16. Calculate the number of population doublings that occurred during the last passage using the following formula (include the indicated values in the associated worksheet):
([3.32(log(cells collected per plate)-log(cells plated per plate)) + previous APD])
17. Prepare a plating suspension at 2.0 x 104 cells/mL in growth medium in a 50 mL tube or larger sterile bottle to the total volume that will be used for plating (10 mL for each 10 cm dish and 25 mL for each 15 cm dish, making 2-5 mL extra).
a. If larger volumes are required, then they can be prepared in sterile disposable bottles. Mix cell suspensions in bottles by swirling for 10-20 seconds instead of inversion.
18. Mix thoroughly by inversion and dispense the diluted cell suspension into each collagen coated dish using a 10 mL or 25 mL pipet for 10mL or 25 mL volume, respectively.
a. NOTE: Cells spread out more evenly when collagen coated dishes are pre-warmed to 37°C.
19. Incubate in a humidified incubator at 37°C with 5% CO2 and ambient O2 concentration. Cells will be ready to split 4-7 days after plating, or when 75-90% confluency is reached.
a. NOTE: Plating cells at a determined cell density will result in more predictable sub-culture and more reproducible performance in subsequent experimental assays.
20. Discard any remaining aliquot of medium and return DPBS to 2°-8°C storage.
Preparing Cells for Cryopreservation
1. Prepare freezing medium.
a. Thaw Recovery Cell Culture Freezing Medium, mix well and keep at 2°-8°C until use.
2. Follow sub-culturing protocol through Step #15.
3. Calculate and record the total number of viable cells in the cell suspension.
4. Pellet cells by centrifugation at 1,000 x g for 4 minutes at room temperature.
5. Resuspend the cell pellet to a cell density of 1.2 x 106 cells/mL in freezing medium by gently triturating three times.
6. Transfer 1 mL of the cell suspension per cryovial using a P1000 pipette.
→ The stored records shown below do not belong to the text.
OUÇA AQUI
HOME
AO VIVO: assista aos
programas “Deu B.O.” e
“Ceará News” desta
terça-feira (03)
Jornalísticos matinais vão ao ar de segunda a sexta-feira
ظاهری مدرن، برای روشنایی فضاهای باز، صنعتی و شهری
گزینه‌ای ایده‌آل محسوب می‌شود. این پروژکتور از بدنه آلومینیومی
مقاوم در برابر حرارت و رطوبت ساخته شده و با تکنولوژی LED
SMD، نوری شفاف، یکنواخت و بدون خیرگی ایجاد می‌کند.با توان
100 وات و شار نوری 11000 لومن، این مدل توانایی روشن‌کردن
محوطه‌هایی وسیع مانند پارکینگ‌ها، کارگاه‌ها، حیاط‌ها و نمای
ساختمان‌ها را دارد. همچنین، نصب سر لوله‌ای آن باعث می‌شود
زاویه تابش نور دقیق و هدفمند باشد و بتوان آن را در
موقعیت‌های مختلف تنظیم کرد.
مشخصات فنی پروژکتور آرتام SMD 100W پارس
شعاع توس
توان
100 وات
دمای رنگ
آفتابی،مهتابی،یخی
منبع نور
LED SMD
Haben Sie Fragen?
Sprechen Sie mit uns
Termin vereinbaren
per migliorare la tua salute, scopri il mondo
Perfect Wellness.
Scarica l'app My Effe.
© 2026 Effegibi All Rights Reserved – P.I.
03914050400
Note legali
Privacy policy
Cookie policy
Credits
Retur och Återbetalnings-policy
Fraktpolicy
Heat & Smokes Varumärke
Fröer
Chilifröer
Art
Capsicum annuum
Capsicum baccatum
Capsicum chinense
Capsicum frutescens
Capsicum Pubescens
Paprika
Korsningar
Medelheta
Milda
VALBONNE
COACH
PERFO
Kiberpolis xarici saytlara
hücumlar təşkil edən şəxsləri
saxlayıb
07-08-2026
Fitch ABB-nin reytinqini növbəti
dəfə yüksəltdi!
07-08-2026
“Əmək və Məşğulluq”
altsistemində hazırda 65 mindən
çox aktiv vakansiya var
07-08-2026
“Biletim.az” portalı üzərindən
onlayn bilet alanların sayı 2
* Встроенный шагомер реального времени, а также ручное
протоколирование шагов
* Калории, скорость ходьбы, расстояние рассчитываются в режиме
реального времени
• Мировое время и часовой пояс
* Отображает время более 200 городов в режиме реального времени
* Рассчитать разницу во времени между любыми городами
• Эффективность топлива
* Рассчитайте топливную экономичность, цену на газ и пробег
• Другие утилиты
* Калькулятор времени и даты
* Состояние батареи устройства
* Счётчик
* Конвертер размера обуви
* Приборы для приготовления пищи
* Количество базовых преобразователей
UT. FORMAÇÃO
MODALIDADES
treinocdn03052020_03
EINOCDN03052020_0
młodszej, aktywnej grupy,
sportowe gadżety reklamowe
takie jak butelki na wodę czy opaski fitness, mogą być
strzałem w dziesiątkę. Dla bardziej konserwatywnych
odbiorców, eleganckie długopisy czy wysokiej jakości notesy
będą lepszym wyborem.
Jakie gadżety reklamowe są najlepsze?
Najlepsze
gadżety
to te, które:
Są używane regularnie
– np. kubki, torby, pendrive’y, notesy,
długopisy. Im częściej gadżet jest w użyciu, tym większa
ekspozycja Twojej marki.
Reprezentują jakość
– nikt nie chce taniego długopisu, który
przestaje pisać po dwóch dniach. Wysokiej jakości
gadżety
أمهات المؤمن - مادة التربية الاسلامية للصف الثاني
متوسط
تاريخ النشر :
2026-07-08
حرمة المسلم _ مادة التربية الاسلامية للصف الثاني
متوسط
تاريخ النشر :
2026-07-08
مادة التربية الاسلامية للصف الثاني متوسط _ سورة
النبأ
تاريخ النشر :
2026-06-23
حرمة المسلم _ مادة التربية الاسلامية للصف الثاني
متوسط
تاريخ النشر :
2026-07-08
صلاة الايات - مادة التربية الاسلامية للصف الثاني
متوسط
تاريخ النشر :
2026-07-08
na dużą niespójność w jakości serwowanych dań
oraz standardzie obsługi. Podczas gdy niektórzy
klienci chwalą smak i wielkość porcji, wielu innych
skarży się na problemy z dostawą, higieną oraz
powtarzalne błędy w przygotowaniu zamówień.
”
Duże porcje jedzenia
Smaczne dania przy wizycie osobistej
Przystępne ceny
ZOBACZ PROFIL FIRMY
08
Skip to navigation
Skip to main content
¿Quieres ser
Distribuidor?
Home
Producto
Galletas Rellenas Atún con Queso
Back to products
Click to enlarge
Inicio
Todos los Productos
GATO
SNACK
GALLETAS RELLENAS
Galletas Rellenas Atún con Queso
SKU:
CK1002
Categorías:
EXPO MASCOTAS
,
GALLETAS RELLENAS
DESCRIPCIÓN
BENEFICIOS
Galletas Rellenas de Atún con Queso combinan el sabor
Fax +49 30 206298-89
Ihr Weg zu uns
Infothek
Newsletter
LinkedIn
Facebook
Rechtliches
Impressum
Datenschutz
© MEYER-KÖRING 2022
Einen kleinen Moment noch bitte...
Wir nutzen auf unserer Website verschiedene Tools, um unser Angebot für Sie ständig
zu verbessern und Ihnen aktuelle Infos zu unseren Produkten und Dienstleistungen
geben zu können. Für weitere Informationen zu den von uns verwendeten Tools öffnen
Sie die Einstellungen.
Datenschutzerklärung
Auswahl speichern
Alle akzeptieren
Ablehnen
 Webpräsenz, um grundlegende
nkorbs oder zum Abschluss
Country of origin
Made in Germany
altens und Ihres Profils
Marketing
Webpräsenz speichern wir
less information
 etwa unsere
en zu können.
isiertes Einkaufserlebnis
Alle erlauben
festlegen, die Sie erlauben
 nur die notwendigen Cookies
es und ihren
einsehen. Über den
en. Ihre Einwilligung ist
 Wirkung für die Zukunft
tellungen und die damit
7. Put vials in a Mr. Frosty freezing container (filled to indicated line with isopropyl alcohol) and place in a -80 °C freezer overnight.
a. The chamber regulates cooling to about 1 °C per minute.
b. NOTE: Isopropanol should be changed after every three freezing cycles.
c. NOTE: Do not leave vials at -80 °C longer than overnight as it will impact viability after thawing.
8. On the following morning, transfer the frozen vials to liquid nitrogen storage.